Clinical Trial Finder

Inclusion Criteria:

• - Age 4 to 55 (inclusive) - Clinical history of allergy to at least 1 of the foods contained in ADP101.

• - Experience dose-limiting symptoms at or below the 100-mg dose level to 1 or multiple food sources in ADP101.

Exclusion Criteria:

• - Experience dose limiting symptoms at or below the 100 mg challenge dose level to more than 5 food sources contained in ADP101.

• - History of severe or life-threatening episode(s) of anaphylaxis or anaphylactic shock within 60 days of screening.

• - History of EoE, other eosinophilic gastrointestinal disease, chronic, recurrent or severe GERD, symptoms of dysphagia.

• - Severe asthma.

• - Mild or moderate asthma, if uncontrolled or difficult to control.

• - History of mast cell disorder, including mastocytosis, urticaria pigmentosa or angioedema.

• - History of chronic disease (other than asthma, atopic dermatitis, or allergic rhinitis) at risk of becoming unstable or requiring a change in chronic therapeutic regimen e.g. uncontrolled diabetes.

• - History of cardiovascular disease, including hypertension requiring > 2 antihypertensive medications.

• - History of interstitial lung disease.

• - History of celiac disease.

• - Active autoimmune disease that has required systemic treatment within 3 months.

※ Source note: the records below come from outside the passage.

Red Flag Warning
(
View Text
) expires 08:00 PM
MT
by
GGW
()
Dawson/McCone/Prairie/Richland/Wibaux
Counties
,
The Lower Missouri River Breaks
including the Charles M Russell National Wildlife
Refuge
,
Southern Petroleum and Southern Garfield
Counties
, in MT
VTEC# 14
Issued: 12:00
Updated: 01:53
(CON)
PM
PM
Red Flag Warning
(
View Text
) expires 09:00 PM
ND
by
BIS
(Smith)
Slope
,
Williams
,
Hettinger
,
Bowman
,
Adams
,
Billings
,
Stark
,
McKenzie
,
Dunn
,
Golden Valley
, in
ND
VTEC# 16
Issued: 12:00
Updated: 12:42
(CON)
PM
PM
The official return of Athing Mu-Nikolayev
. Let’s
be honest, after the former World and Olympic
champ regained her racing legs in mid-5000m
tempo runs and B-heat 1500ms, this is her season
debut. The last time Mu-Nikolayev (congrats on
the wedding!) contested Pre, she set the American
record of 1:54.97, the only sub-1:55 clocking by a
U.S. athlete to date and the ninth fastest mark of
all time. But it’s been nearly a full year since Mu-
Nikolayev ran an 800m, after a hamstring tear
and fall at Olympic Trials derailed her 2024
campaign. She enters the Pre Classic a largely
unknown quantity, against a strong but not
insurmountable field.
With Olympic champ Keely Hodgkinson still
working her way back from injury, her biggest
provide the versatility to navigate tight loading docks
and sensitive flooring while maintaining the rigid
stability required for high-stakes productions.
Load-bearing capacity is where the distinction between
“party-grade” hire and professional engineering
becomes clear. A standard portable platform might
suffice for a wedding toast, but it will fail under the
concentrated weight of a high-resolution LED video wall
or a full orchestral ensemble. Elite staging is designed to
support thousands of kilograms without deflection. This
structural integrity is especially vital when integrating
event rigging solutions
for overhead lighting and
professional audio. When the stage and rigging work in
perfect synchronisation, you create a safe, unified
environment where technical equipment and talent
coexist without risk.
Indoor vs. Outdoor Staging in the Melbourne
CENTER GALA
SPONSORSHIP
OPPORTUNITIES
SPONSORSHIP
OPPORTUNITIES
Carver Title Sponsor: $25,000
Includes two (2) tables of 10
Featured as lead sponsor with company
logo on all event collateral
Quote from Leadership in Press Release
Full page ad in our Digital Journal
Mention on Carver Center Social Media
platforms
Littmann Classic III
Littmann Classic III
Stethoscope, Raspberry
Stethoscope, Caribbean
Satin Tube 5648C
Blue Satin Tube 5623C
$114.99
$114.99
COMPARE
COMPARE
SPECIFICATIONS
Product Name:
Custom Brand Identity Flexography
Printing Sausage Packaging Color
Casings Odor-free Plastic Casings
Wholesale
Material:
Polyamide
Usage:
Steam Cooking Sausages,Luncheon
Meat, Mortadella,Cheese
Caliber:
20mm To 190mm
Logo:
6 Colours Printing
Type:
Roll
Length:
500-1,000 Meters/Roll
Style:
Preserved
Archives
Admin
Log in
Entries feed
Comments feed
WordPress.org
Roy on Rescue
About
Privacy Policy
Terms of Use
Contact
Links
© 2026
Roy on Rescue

• - Known malignancy that is progressing or has required active treatment within the past 3 years.

• - Known history of HIV, known active hepatitis B infection or known active hepatitis C virus infection.

• - Prior/concurrent therapies as follows: - beta-blockers, ACE inhibitors, ARBs or calcium channel blockers.

• - regular steroid medication use.

• - therapeutic antibody treatment currently or within the previous 6 months.

• - any food immunotherapy currently or within the previous 12 weeks.

• - In the build up phase of non-food immunotherapy.

• - Residing at the same address as another subject (e.g. siblings) participating in this or any other OIT study.

• - Develops dose-limiting symptoms to placebo during the Screening DBPCFC.

- Any other condition that might preclude safe participation in the study

This is a multicenter, randomized, double-blind, placebo-controlled study of the efficacy and safety of ADP101 for oral immunotherapy in food allergic children and adults.

Arms

Experimental: Arm 1

Experimental: Arm 2

Interventions

Biological: - ADP101 vs Placebo Dose Regimen A

Active powder formulation at various volumes. Placebo powder formulation at various volumes.

Biological: - ADP101 vs Placebo Dose Regimen B

Active powder formulation at various volumes. Placebo powder formulation at various volumes.